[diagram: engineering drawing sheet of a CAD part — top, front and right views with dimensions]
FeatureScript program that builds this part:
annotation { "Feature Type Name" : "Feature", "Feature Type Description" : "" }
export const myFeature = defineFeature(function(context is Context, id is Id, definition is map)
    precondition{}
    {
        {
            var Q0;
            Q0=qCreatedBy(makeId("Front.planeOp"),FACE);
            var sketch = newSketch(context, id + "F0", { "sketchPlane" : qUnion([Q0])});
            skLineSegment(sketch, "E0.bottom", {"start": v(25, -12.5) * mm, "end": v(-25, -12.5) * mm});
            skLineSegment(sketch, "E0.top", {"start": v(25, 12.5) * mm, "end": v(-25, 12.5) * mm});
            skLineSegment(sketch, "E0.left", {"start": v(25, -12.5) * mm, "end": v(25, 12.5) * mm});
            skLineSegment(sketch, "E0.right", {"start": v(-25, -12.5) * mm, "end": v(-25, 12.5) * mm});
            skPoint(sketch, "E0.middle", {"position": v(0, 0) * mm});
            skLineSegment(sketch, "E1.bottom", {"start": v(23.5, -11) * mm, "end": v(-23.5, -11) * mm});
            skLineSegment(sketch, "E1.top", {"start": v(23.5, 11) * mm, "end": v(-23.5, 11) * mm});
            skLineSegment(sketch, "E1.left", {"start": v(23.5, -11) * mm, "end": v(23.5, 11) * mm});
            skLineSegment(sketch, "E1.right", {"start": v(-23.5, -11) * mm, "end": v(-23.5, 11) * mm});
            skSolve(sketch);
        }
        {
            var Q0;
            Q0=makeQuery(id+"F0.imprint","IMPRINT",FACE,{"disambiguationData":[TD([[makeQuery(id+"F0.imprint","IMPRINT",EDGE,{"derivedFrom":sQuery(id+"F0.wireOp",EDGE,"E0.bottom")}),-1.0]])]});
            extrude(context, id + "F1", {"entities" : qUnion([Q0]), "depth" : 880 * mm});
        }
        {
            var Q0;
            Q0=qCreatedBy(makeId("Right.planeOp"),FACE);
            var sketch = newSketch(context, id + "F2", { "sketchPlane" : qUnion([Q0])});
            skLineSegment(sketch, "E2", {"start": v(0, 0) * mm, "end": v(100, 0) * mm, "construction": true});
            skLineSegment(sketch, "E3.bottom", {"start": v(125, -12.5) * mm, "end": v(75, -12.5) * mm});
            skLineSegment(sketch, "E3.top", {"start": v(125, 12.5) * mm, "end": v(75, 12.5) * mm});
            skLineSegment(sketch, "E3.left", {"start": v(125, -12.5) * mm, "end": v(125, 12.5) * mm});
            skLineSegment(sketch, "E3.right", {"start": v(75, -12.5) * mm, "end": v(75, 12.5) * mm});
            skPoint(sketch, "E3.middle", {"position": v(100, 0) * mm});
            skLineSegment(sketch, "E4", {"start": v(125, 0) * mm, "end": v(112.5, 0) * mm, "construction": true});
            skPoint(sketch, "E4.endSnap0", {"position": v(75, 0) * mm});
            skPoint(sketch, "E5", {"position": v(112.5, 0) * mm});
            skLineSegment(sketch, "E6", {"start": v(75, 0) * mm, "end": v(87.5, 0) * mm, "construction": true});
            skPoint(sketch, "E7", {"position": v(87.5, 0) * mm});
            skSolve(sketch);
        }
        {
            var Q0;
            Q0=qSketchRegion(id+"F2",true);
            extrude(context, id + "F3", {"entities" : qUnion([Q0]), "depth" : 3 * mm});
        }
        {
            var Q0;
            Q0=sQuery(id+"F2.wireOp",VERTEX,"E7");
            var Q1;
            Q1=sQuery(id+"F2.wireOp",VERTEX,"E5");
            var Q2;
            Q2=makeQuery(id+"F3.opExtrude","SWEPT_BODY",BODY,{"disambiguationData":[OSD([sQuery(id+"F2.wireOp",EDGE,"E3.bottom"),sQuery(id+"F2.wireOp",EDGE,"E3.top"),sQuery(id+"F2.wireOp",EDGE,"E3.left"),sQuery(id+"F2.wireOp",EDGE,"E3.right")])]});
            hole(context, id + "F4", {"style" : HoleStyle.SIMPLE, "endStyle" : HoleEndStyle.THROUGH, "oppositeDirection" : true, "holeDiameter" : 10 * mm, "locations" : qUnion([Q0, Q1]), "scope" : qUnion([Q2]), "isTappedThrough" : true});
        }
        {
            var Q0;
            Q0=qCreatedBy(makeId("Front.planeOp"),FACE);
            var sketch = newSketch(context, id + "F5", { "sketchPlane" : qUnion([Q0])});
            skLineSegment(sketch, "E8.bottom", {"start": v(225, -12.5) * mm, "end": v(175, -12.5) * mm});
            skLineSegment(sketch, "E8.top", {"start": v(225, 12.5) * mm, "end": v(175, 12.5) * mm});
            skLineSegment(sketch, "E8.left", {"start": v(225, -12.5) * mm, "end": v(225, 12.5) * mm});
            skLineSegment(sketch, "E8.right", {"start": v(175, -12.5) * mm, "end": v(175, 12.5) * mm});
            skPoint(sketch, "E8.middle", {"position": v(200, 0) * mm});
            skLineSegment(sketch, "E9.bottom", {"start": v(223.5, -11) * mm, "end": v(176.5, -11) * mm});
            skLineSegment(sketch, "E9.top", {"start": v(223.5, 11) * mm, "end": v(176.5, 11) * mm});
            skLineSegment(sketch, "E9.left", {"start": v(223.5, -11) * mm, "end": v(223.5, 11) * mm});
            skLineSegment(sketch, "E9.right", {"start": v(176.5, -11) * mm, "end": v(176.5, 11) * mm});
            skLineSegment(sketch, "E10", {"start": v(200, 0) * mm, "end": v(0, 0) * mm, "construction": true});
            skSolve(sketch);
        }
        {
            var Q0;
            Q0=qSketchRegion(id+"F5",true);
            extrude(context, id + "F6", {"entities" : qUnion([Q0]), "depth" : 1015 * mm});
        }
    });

▶ _Your objective_
Pull out every line above that contains the string "depth", treating uppercase and lowercase letters as different.

▶ _Complete answer_
            extrude(context, id + "F1", {"entities" : qUnion([Q0]), "depth" : 880 * mm});
            extrude(context, id + "F3", {"entities" : qUnion([Q0]), "depth" : 3 * mm});
            extrude(context, id + "F6", {"entities" : qUnion([Q0]), "depth" : 1015 * mm});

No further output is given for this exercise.